January 13, 2000: "Adaptive Inverse Control" by Prof. Bernard Widrow, Dept. of Electrical Engineering, Stanford University

Abstract: At present, the control of a dynamic system (the "plant") is generally done by means of feedback. Dr. Widrow proposes in his latest book "Adaptive Inverse Control" an alternative approach that uses adaptive filtering to achieve feedforward control. Precision is attained because of the feedback incorporated in the adaptive filtering.

The control of the plant dynamic response is treated separately, without compromise, from the optimal control of plant disturbance. All of the required operations are based on adaptive filtering techniques. Following the proposed methodology, knowledge of adaptive signal processing allows one to go deeply into the field of adaptive control.

In order for the adaptive inverse control to work, the plant must be stable. If the plant is not stable, then conventional feedback methods should be used to stabilize it. Generally, the form of feedback is not critical and would not need to be optimized. If the plant is stable to begin with, no feedback would be required.

Adaptive inverse control places an adaptive filter whose transfer function converges to the inverse or reciprocal of that plant in cascade with it. If the plant is minimum-phase, an inverse is easily obtained. If the plant is nonminimum-phase, a delayed inverse can be obtained. The delay in the inverse results in a delay in overall system response, but this inevitable with a nonminmum-phase plant. The basic idea can be used to implement "model-reference control" by adapting the cascaded filter to cause the overall system response to match a preselected model response.
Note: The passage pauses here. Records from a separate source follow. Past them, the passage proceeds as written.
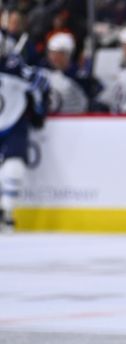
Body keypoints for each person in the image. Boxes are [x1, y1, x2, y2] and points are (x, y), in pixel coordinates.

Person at [0, 31, 48, 231]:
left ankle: (6, 212)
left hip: (13, 123)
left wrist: (38, 109)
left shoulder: (14, 67)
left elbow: (41, 82)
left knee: (14, 167)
Disturbance in a minimum-phase or nonminimum-phase plant, can be optimally controlled by a special circuit that obtains the disturbance of the plant output, filters it, and feeds it back into the plant input. The circuit works in such a way that the feedback does not alter the dynamic plant response. So disturbance control and control of dynamic response can be accomplished independently. The same ideas work for MIMO systems as well as SISO systems.
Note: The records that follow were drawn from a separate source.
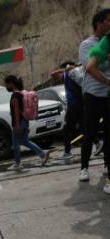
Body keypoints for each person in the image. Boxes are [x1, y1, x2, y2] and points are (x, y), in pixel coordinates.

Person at [79, 8, 110, 184]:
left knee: (109, 131)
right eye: (108, 20)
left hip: (108, 95)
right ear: (99, 24)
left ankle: (107, 164)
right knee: (89, 132)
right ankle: (84, 167)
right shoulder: (86, 44)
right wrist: (106, 80)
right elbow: (91, 68)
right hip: (93, 94)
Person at [4, 75, 50, 171]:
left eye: (7, 84)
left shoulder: (15, 95)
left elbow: (16, 110)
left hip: (19, 122)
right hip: (25, 121)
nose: (6, 86)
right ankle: (42, 154)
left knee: (15, 143)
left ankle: (17, 163)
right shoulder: (22, 94)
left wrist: (16, 125)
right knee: (25, 141)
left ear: (11, 84)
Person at [51, 61, 83, 161]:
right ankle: (97, 142)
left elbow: (53, 74)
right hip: (79, 104)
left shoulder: (68, 74)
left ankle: (67, 152)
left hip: (73, 106)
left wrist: (67, 69)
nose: (58, 76)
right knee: (83, 127)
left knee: (66, 129)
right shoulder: (76, 74)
Control of nonlinear plants is an important subject that raises significant issues. Since a nonlinear plant does not have a transfer function, how would it have an inverse? By cascading a nonlinear adaptive filter based on neural networks with the nonlinear plant, the filter can learn to drive the plant as if it were the plant's inverse. This works surprisingly well for a range of training and operating signals. Control of dynamic response and plant disturbance can be done. Examples and demonstrations will be presented.

These methods show a great promise, but much more work needs to be done to characterize system responses and to establish optimality of disturbance control. This is very much an open area for research.

bio: Dr. Bernard Widrow is a Professor of Electrical Engineering at Stanford University. His fields of teaching and research are signal processing, neural networks, pattern recognition, adaptive filtering, and adaptive control systems. Before coming to Stanford in 1959, he taught at MIT. He did undergraduate and graduate training there, and received the Doctor of Science Degree at MIT in 1956.

Dr. Widrow is author of two books: "Adaptive Signal Processing", and "Adaptive Inverse Control", both published by Prentice-Hall. A third book, entitled "Quantization Noise" will soon be completed. Each is the first kind, established new fields of research and engineering that are being pursued worldwide by students, faculty, and practicing engineers.